Large Scale Drupal at Oregon State (DrupalCon Session Notes)

Wayne Eaker

OSU managed a lot of Drupal sites:

  • Production: 554 sites
  • Development: 344 sites
  • Training: 244 sites

To mange this, they have a created a custom solution: WebMange (RoR), that can spin up new Drupal sites

Multisite
Don't use standard multisite. They symlink core files and root directories to a new root for each site. Allows for sub-directory sites. Hard to manage. For new versions of Drupal, they do a new "build" and then change the symlinks to push that out to the individual sites.

Python script to install Drupal - builds the server dirs and DBs, then fires Drush to do the install.

PHP script to add users - calls to Drush to do the actual work.

Install Profile
They have a custom distribution, with their own install profile. A single install profile for all sites.
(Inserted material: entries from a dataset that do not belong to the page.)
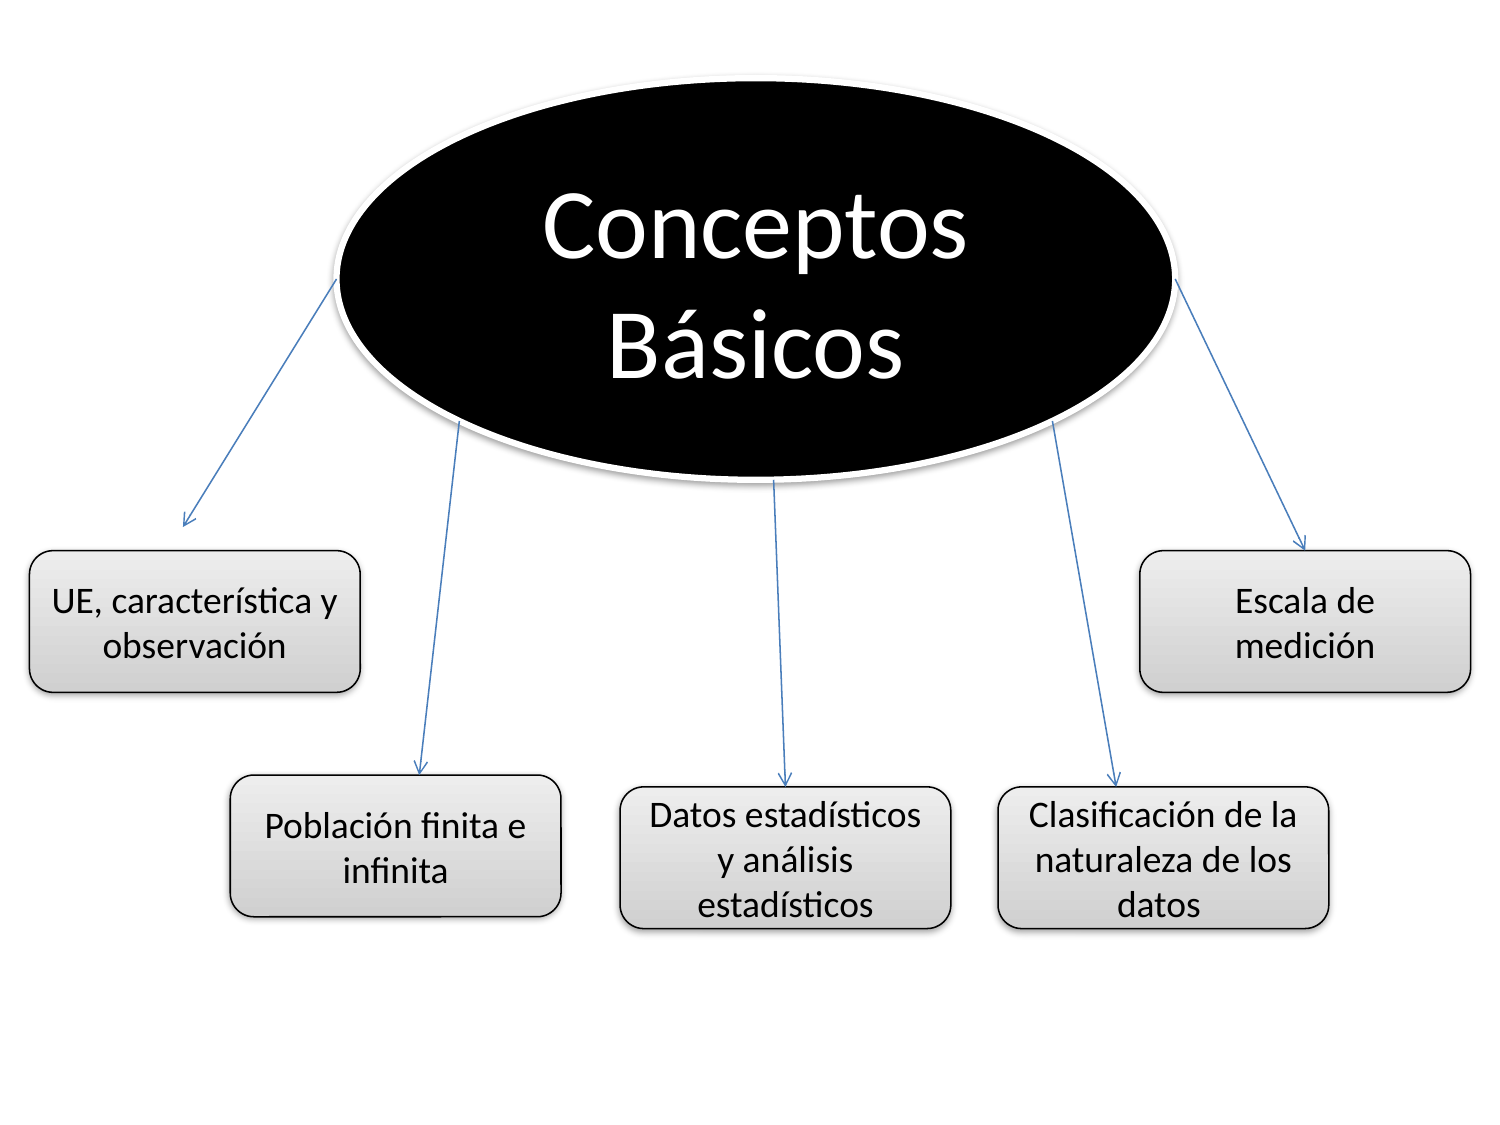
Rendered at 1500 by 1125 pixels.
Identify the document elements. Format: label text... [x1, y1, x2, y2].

text_box Clasificación de la naturaleza de los datos [997, 786, 1330, 930]
text_box Escala de medición [1139, 549, 1472, 694]
text_box Datos estadísticos y análisis estadísticos [619, 786, 952, 930]
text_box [182, 278, 337, 528]
text_box UE, característica y observación [28, 549, 362, 694]
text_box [625, 627, 897, 640]
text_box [1174, 278, 1306, 551]
text_box Población finita e infinita [229, 774, 562, 918]
text_box Conceptos Básicos [333, 74, 1179, 483]
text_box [901, 571, 1268, 636]
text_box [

Worked to make it modular and flexible. They use the Features module to export roles, WYSIWYG configs, input filters, etc to modules that they add to the install profile.

Handling Updates
Update in batches of 20 - 60 sites, they have a backend interface to select and launch the site updates. They backup the site and DB, break and rebuild the symlinks, then use Drush to do DB updates.

Scaling and Caching Cluster of web servers. Citrix NetScale for load balancing and front end cache. Use APC on the web servers. Dedicated memcache servers. Search engine requests go to a single web server from all systems. NFS for shared file system between the web heads.

Managing Distribution Used subversion for Drupal 6. Checked entire site into the repository. For Drupal 7, they use Drush Make and Git to pull core, contrib modules and libraries on build, and they only put their own custom code into the repository. Their Drush make scripts always use specific versions of core and contrib modules. Each release has a new make file and version control on that file can easily show you what changed.

Weaknesses and Upcoming Changes
Shared Infrastructure: They run everything on one cluster: Drupal, Wordpress, other PHP sites, etc. That means they have to configure the servers to lowest common denominator. One misbehaving app can cause problems for everyone. In the future they will have Drupal-specific

Site Consolidation: Too many sites, navigation is hard to move between when everything is on different sites. Moving to Organic Groups to segment Drupal 7 into "sections" that groups can manage. Different departments are just different organic group. Theme per group if departments want a custom theme.

Moving to standard tools: Moving to Aegir and Varnish instead of the custom code that they are using now.

Increased Automation: They would like to build more automation into the process. Managing staging between dev and production sites is a manual process right now. No automated site removal. In their new infrastructure they will be using Fabric to control Aegir, Drush and Provision to build platforms and sites. They use Puppet to install and configure Aegir servers.

Control Panel for Staging
Allows site admins to push their sites to dev with a custom control panel built into the site itself. Can clone a site from production to dev, work on it, then bring back changes.